Der ehemalige FPÖ-Chef Heinz-Christian Strache
Der ehemalige FPÖ-Chef Heinz-Christian Strache, bemüht sich jetzt um ein Mandat im Wiener Gemeinderat. Foto: Herbert Neubauer (APA)

Politik ist eine starke Droge, und Heinz-Christian Strache kann einfach nicht von ihr lassen. Nach dem Ibiza-Skandal, den er zur „b'soffnen G'schicht“ kleinzureden suchte, nach dem unrühmlichen Abgang als Österreichs Vizekanzler und FPÖ-Parteichef, nach allem Hickhack mit den einstigen Genossen, pardon, „Freunden“, da hätte man meinen können, Strache habe die Nase gestrichen voll. Bevor ihn seine einstigen Höflinge und Claqueure mit nassen Fetzen davonjagen konnten, erklärte er den Ausstieg aus der Politik. Aber es ist wie mit dem Krokodil im Kasperltheater. Und wie mit seinem einstigen Mentor und späteren Feind Jörg Haider, der einst auch sprach „bin schon weg“ – und rasch wieder da war.

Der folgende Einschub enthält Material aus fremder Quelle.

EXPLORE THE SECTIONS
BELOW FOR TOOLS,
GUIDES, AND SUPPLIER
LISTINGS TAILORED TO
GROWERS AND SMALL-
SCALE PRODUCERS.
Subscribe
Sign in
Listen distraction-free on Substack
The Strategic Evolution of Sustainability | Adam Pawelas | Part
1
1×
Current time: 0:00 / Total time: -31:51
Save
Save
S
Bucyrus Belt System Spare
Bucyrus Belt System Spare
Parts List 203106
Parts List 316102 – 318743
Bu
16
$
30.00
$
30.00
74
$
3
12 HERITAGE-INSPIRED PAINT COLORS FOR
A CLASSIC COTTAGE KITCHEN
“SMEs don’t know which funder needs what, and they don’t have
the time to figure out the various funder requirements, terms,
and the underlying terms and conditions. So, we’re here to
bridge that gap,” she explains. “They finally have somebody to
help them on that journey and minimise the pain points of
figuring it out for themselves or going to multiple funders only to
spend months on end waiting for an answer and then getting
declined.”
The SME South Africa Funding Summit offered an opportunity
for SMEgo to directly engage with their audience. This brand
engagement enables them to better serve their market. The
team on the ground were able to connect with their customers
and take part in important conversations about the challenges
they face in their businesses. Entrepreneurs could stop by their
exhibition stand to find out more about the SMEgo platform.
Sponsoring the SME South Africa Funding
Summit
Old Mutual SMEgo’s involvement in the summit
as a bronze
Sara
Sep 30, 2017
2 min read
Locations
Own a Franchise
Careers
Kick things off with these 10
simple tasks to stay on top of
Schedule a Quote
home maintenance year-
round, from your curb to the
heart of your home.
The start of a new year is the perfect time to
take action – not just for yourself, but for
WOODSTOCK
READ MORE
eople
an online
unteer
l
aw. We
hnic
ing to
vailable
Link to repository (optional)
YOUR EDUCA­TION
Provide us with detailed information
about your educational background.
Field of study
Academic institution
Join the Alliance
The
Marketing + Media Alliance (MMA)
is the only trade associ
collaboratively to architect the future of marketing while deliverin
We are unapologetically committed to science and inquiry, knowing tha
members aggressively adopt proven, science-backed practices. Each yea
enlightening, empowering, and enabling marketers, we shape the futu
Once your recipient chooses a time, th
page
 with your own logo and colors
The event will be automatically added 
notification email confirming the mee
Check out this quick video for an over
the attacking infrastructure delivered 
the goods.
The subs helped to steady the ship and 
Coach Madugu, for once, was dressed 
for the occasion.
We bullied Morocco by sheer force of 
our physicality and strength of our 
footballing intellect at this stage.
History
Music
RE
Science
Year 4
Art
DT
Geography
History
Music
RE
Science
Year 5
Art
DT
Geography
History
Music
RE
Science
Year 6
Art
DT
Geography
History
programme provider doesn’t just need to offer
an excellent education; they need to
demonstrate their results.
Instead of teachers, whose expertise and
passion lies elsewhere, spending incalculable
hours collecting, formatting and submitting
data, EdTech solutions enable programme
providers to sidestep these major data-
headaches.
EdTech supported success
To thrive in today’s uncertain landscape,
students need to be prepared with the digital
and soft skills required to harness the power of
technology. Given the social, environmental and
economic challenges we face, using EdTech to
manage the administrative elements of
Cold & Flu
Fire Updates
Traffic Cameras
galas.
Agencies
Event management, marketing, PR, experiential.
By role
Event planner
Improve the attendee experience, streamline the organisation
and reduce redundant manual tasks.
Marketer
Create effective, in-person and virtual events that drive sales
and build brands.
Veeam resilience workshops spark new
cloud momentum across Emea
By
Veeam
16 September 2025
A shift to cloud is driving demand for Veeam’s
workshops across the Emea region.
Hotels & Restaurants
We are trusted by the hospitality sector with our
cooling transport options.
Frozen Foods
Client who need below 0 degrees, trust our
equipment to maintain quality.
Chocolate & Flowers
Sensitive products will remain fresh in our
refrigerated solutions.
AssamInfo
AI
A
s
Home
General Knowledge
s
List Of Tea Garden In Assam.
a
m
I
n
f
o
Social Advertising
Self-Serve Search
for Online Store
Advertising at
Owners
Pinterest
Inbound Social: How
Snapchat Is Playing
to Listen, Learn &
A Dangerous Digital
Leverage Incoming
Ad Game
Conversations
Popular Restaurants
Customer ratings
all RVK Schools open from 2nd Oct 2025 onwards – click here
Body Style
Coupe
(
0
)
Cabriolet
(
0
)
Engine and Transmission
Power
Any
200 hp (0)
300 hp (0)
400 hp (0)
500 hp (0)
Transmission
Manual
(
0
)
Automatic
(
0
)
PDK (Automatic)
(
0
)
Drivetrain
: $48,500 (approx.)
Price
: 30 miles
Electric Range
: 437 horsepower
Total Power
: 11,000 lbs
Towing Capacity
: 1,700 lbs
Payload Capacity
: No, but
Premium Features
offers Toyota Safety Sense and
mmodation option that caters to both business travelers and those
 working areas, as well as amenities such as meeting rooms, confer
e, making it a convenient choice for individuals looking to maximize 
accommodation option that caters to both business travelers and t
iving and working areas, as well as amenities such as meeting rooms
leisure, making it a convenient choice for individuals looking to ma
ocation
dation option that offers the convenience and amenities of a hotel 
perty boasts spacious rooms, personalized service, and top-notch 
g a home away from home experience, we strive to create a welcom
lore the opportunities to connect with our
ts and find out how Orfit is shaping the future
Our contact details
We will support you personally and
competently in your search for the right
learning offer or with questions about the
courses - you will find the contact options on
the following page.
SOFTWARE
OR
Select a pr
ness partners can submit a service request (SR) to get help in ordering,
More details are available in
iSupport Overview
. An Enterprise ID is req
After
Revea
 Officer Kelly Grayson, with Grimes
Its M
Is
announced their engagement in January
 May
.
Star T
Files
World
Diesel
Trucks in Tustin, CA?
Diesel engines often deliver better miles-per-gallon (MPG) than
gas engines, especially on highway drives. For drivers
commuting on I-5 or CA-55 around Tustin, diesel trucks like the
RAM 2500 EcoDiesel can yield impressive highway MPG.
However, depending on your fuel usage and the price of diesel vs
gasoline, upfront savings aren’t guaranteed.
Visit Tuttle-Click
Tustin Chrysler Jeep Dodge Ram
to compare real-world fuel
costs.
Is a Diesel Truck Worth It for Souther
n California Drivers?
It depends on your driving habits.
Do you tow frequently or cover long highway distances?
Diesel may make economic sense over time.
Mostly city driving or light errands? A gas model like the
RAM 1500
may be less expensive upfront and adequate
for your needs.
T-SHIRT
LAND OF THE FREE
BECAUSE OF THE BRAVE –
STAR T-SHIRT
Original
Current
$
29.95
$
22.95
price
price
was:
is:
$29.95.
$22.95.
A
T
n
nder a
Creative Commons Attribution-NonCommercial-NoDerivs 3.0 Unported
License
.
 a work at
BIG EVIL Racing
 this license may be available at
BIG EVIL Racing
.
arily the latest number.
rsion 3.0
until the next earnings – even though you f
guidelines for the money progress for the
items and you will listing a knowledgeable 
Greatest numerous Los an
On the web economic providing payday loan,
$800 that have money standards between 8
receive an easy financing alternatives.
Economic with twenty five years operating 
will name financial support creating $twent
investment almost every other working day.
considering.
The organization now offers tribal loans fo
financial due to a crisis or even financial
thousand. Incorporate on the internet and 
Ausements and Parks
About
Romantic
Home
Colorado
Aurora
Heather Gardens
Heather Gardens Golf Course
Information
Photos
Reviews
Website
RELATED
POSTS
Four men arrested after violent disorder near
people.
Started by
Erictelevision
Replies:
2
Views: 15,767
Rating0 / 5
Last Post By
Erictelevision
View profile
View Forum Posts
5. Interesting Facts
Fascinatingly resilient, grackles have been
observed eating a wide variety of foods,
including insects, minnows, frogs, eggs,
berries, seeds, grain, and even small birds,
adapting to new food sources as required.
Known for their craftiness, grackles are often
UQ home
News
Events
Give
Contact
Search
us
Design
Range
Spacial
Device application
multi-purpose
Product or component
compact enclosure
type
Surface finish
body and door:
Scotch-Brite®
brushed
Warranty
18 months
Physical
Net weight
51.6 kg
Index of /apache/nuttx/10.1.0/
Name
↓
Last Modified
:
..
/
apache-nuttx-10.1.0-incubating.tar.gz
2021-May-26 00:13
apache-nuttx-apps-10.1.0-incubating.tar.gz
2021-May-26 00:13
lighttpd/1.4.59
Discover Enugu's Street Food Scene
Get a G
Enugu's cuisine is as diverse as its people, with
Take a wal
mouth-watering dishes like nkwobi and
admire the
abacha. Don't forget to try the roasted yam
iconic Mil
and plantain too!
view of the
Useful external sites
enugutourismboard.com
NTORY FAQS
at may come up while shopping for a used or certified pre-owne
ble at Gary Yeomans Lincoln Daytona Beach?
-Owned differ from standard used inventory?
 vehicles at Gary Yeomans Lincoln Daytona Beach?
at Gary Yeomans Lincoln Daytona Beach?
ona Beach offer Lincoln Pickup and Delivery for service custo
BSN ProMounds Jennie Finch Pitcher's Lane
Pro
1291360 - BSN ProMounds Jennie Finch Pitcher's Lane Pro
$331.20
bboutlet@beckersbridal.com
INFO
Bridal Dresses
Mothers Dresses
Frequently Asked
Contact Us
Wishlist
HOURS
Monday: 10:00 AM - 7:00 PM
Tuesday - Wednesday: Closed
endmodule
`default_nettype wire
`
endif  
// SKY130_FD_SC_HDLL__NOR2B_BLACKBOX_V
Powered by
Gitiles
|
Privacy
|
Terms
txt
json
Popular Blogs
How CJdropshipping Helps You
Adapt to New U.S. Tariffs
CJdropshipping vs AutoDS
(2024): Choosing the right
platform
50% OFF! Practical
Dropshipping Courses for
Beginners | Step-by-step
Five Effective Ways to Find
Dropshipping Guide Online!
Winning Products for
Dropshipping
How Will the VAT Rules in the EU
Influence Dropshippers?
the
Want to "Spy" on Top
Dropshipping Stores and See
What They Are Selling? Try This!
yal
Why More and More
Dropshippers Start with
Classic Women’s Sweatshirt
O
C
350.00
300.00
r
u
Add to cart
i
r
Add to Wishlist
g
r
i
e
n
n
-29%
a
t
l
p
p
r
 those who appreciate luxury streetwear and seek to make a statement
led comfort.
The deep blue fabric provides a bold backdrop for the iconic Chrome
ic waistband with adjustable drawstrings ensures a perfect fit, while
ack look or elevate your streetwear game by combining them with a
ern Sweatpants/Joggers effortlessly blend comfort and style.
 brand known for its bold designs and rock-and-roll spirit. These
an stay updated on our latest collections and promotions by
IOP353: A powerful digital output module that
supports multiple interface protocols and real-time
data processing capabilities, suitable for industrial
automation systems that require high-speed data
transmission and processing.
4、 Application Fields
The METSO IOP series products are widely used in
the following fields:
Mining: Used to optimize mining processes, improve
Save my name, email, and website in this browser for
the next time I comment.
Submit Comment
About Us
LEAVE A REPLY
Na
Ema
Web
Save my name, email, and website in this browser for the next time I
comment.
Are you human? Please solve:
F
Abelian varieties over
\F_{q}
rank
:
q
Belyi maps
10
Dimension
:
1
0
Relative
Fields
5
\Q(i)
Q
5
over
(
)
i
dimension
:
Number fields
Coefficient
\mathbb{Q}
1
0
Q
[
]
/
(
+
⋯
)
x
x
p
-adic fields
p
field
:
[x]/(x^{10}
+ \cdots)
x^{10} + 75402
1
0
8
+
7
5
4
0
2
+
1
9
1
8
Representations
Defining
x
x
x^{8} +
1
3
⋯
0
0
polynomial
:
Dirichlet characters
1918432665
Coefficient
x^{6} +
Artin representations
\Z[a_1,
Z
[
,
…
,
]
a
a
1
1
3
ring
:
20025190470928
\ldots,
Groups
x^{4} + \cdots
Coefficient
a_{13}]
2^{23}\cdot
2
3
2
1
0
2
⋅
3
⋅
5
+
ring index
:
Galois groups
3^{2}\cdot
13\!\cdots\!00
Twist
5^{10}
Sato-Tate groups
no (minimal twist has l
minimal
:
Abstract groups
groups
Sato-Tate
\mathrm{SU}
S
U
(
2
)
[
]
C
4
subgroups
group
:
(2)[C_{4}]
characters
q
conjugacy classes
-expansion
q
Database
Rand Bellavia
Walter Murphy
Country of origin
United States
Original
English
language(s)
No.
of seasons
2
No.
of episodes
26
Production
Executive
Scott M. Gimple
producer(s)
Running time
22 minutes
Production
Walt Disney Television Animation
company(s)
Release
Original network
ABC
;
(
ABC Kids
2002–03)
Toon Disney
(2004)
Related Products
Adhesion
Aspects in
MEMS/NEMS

Nun also tritt Strache gegen den roten Bürgermeister in den Ring. Als Kandidat einer FPÖ-Abspaltung, die ohne ihn nicht einmal unter dem Mikroskop erkennbar wäre. Mit seiner Hilfe, seinem Charisma und dem Rest seiner durch keinen noch so schmutzigen Skandal erschütterbaren Fans wird das DAÖ schon in den Gemeinderat kommen... Tolle Karriere: vom Vizekanzler zum Gemeinderat! Politik ist nicht nur eine starke Droge. Sie vernebelt auch die Sinne.